* Task to carry out *
If a line in the listing carries the word "Status", return a copy of that line.
---- The records
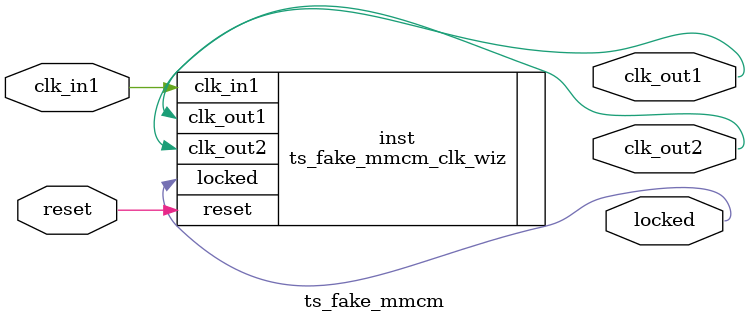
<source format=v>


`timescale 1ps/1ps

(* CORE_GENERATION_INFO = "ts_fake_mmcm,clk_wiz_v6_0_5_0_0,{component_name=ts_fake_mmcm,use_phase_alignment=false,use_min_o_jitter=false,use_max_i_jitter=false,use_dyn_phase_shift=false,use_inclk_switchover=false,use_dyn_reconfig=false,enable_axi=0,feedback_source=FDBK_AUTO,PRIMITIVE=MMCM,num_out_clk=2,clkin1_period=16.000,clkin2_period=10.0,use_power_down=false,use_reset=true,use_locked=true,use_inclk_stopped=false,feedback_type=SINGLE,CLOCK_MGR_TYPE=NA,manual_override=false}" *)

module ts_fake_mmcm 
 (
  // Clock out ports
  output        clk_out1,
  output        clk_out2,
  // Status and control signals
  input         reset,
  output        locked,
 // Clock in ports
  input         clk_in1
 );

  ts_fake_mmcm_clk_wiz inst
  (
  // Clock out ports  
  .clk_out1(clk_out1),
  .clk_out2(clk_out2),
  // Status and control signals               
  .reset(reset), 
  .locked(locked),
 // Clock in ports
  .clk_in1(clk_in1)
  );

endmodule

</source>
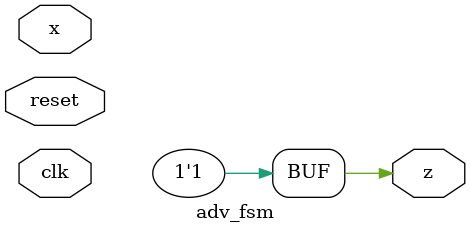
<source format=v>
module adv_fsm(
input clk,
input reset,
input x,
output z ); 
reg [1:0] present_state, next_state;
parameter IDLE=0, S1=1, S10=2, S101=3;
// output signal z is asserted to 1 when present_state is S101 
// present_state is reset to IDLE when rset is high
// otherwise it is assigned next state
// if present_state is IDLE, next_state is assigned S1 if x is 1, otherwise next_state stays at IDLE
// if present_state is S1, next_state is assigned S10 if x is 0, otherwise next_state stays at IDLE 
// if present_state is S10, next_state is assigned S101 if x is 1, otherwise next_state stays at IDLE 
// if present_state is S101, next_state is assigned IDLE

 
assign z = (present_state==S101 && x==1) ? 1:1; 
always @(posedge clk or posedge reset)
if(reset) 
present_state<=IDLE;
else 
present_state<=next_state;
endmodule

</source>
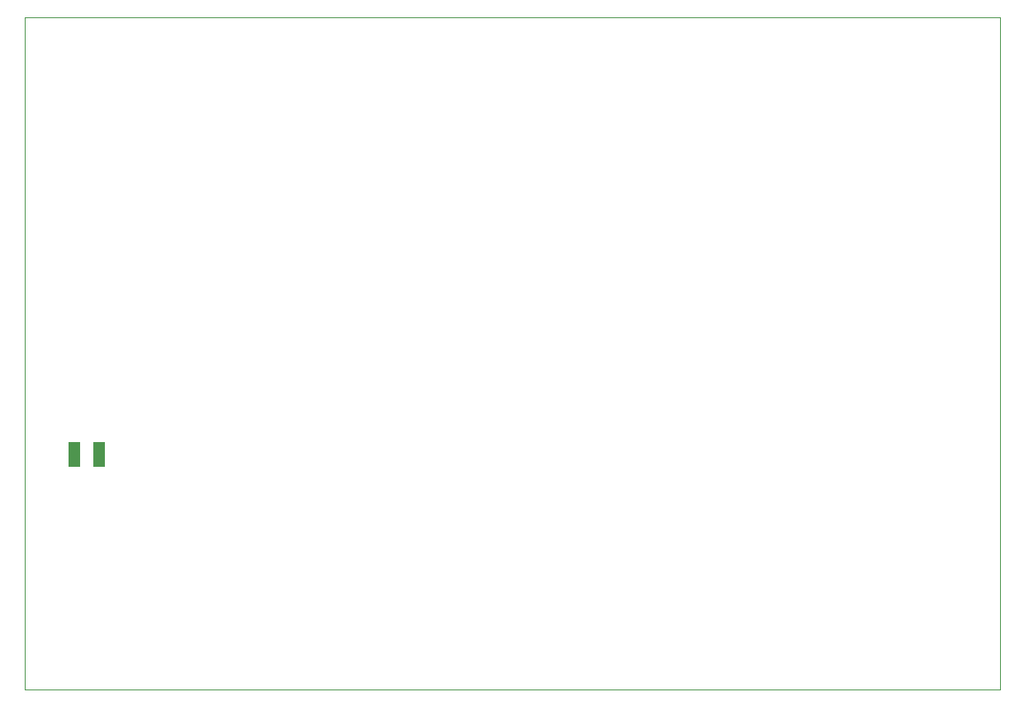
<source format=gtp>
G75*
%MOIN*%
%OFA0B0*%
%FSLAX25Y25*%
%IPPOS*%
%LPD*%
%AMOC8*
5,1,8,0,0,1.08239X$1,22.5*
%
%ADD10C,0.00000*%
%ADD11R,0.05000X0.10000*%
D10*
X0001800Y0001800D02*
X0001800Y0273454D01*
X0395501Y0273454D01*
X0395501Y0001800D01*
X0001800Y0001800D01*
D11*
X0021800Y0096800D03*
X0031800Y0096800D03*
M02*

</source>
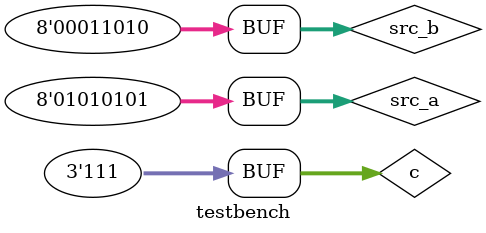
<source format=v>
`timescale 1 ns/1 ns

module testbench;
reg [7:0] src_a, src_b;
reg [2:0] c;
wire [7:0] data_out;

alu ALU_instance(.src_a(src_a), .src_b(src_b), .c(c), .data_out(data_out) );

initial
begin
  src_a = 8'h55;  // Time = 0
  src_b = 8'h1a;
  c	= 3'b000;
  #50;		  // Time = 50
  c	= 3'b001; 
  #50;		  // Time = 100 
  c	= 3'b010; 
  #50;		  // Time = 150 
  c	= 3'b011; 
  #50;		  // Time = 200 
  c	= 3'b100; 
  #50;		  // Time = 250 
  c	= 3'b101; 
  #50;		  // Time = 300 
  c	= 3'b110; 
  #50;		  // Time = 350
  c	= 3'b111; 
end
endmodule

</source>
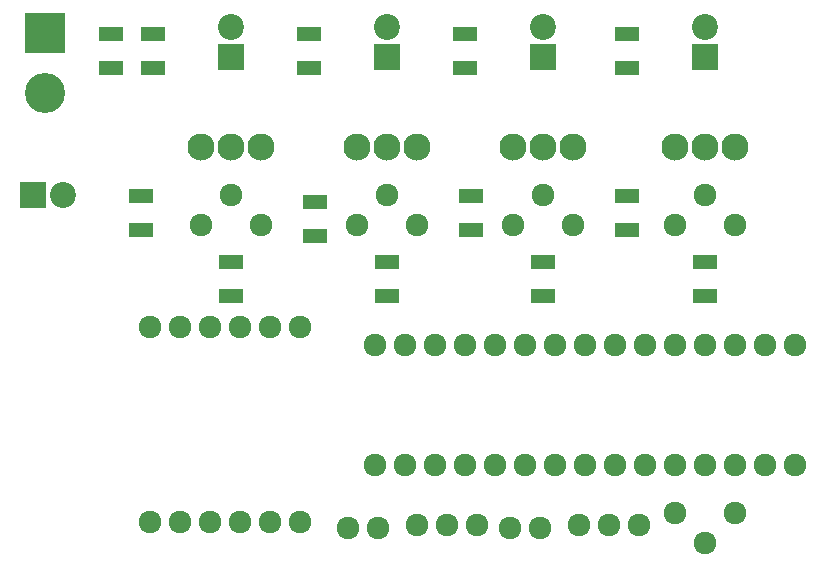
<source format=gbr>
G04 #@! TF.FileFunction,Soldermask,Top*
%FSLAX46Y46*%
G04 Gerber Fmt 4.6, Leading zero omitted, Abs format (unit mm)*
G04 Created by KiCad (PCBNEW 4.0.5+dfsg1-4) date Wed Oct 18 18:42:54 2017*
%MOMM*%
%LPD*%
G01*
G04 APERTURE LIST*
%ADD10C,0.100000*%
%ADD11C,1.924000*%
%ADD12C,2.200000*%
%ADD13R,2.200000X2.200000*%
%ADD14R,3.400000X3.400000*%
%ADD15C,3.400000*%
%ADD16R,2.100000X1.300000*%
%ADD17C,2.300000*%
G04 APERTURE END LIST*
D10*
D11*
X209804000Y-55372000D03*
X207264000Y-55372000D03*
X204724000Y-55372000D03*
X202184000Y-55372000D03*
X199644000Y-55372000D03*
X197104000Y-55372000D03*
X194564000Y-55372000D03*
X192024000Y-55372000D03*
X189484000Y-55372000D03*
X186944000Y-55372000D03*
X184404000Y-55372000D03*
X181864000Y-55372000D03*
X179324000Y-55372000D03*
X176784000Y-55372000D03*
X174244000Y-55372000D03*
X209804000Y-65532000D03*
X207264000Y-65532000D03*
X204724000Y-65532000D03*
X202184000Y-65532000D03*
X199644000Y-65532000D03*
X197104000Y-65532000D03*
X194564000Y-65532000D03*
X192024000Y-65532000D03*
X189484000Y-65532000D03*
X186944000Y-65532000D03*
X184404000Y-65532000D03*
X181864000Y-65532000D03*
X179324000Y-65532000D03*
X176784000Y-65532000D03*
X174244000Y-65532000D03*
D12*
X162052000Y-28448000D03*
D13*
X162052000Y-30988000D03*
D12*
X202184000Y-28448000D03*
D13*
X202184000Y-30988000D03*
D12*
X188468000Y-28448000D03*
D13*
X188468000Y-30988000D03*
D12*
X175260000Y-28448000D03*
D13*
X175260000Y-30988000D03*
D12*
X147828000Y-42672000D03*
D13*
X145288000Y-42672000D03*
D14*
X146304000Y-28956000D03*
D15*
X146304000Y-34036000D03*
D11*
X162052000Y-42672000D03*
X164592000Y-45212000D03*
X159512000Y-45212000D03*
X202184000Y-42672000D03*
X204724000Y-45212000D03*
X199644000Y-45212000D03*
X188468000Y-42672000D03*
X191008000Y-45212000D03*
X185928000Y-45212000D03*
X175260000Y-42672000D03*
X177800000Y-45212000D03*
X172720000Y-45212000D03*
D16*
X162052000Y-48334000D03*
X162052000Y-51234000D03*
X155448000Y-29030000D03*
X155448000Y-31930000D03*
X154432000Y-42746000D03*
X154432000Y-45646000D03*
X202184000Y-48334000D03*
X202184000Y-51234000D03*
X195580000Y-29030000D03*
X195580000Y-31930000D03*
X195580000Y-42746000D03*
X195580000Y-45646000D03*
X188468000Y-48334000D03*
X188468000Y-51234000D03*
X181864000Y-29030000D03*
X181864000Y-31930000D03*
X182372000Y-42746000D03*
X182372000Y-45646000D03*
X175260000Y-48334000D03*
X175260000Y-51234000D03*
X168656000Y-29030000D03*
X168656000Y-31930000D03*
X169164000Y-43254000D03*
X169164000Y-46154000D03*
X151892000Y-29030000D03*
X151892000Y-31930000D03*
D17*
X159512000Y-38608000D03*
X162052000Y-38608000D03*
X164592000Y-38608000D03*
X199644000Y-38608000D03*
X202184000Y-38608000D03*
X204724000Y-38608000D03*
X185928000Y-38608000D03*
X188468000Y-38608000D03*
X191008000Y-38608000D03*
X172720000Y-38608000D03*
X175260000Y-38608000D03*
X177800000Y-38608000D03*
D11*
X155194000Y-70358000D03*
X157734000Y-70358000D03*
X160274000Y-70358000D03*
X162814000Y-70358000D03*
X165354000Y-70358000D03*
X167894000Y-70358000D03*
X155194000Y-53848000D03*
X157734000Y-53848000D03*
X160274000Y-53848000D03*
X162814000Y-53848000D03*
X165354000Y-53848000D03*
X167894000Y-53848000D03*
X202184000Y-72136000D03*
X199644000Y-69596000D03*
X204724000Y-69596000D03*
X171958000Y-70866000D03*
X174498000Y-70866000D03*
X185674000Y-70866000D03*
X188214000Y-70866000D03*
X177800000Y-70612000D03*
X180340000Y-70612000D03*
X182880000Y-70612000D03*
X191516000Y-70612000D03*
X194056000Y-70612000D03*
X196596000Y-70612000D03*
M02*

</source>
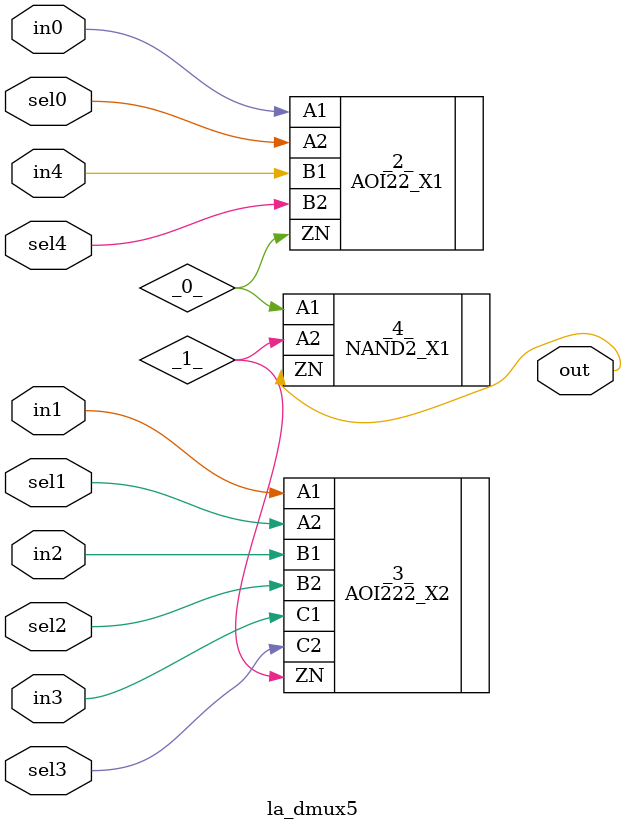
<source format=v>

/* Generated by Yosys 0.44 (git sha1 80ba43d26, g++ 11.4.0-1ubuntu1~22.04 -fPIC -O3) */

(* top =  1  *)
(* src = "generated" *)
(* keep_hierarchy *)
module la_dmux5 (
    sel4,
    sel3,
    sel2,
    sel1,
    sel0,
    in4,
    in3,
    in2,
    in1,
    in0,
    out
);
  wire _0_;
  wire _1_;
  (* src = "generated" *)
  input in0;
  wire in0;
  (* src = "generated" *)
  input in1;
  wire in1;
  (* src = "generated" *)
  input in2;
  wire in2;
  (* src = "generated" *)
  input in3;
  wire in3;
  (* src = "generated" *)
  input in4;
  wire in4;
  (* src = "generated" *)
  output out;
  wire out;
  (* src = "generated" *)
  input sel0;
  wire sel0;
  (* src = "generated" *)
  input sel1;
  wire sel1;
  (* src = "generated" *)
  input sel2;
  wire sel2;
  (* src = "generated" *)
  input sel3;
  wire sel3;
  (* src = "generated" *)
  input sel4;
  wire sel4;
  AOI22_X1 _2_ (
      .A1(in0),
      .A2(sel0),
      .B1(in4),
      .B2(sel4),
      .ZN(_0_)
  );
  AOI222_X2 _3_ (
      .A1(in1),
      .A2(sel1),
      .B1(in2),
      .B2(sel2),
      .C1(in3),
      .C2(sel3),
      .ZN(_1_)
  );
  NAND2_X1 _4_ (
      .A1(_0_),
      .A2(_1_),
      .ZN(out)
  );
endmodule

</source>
--------
* Response area *
  // Status and control signals
  // Status and control signals               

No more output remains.